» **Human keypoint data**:

==*==

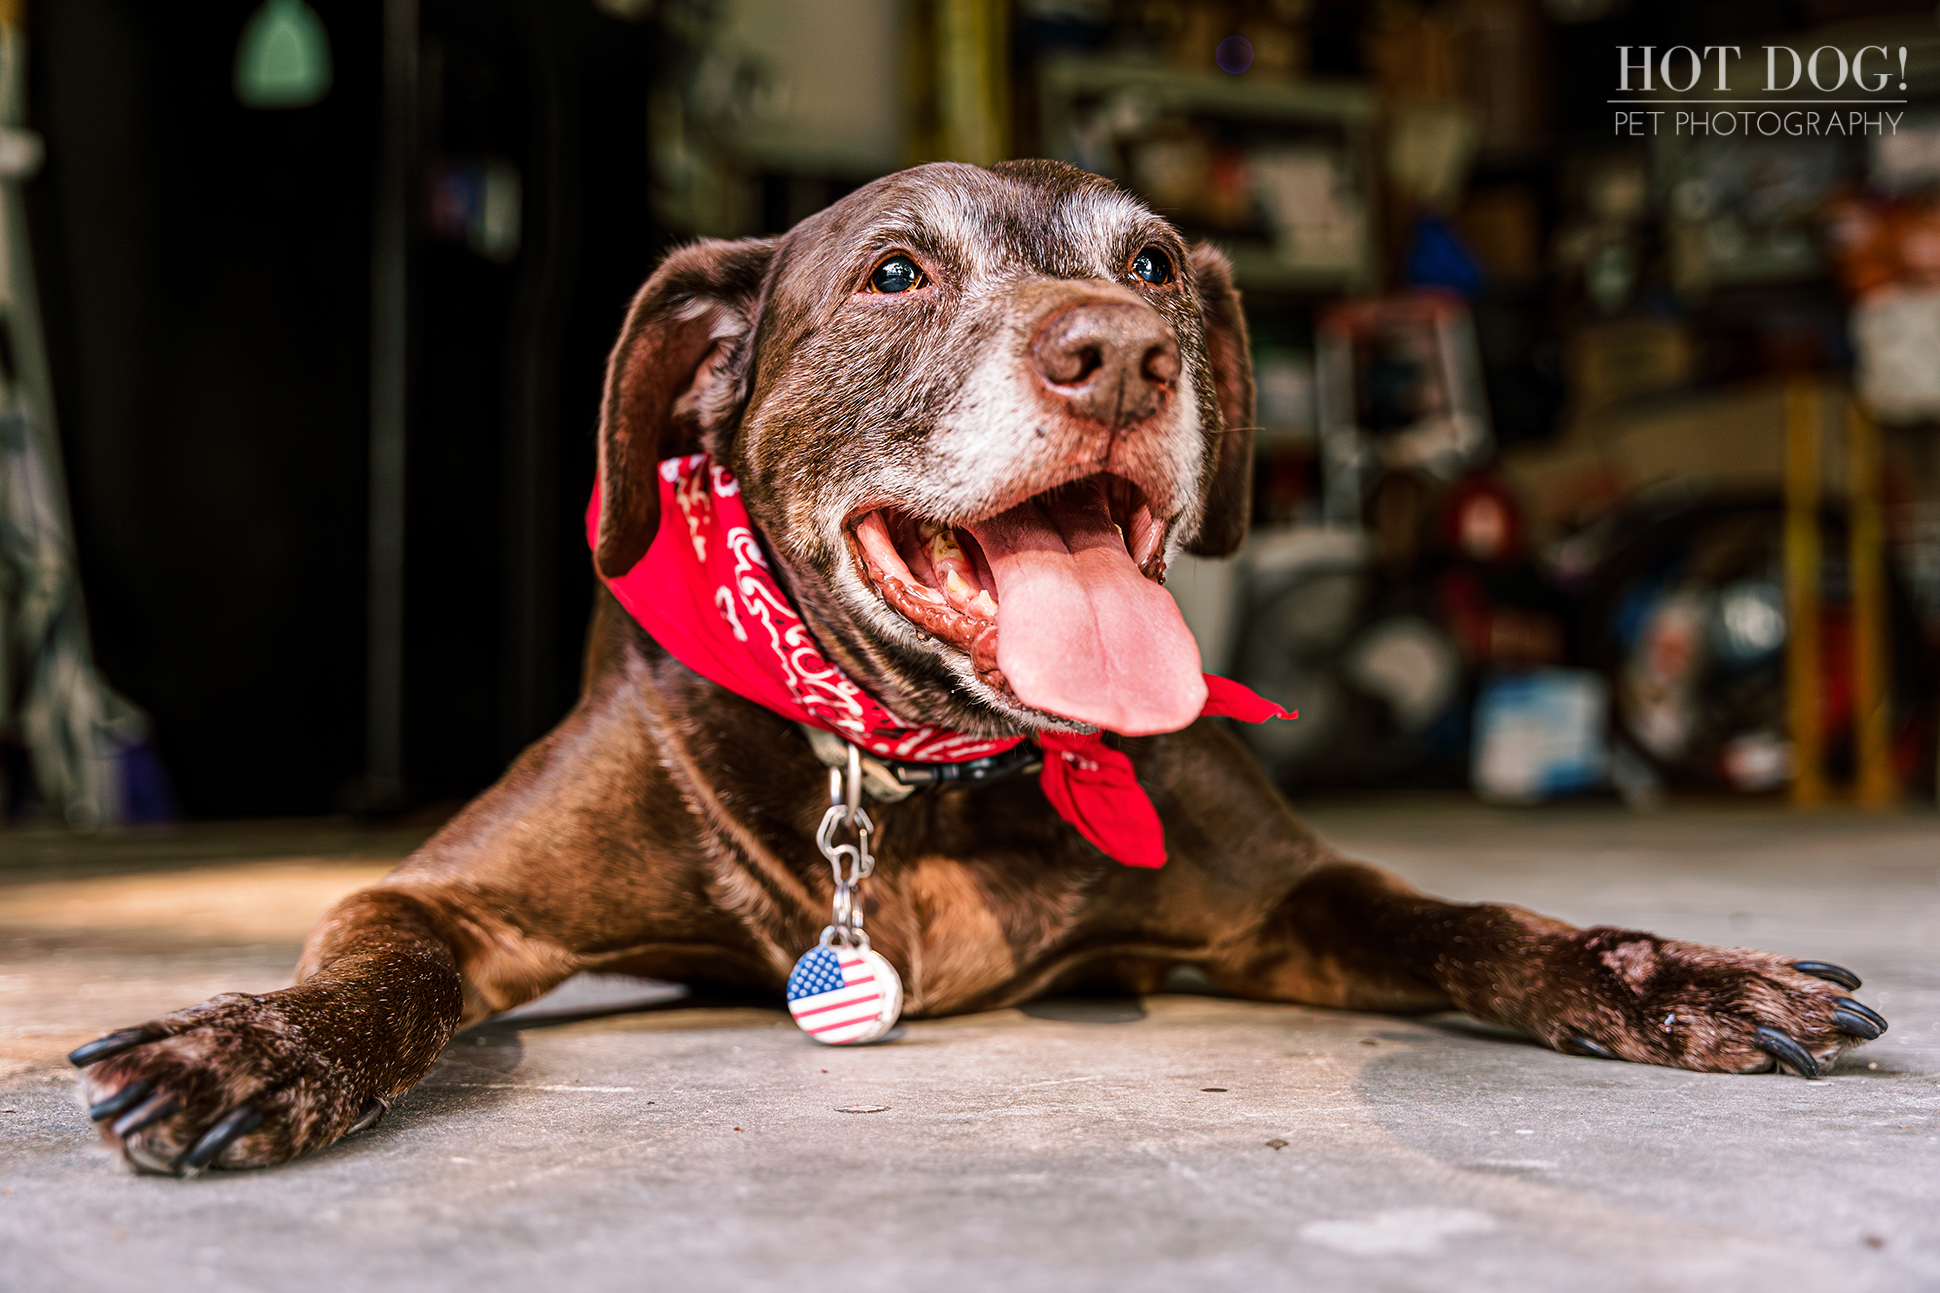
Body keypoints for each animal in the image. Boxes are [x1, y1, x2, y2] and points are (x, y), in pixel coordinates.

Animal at [68, 161, 1885, 1164]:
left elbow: (1474, 919)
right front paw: (251, 1042)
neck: (917, 764)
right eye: (894, 272)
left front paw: (1664, 973)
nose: (1127, 353)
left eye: (1155, 265)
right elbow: (377, 966)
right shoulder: (448, 900)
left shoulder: (1292, 899)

==*==

» **THE PROBLEM**:
Only the lines from the one containing "right eye: (894, 272)" through the end of the entries above belong in the answer; repeat them exactly.

» **PROBLEM SOLUTION**:
right eye: (894, 272)
left front paw: (1664, 973)
nose: (1127, 353)
left eye: (1155, 265)
right elbow: (377, 966)
right shoulder: (448, 900)
left shoulder: (1292, 899)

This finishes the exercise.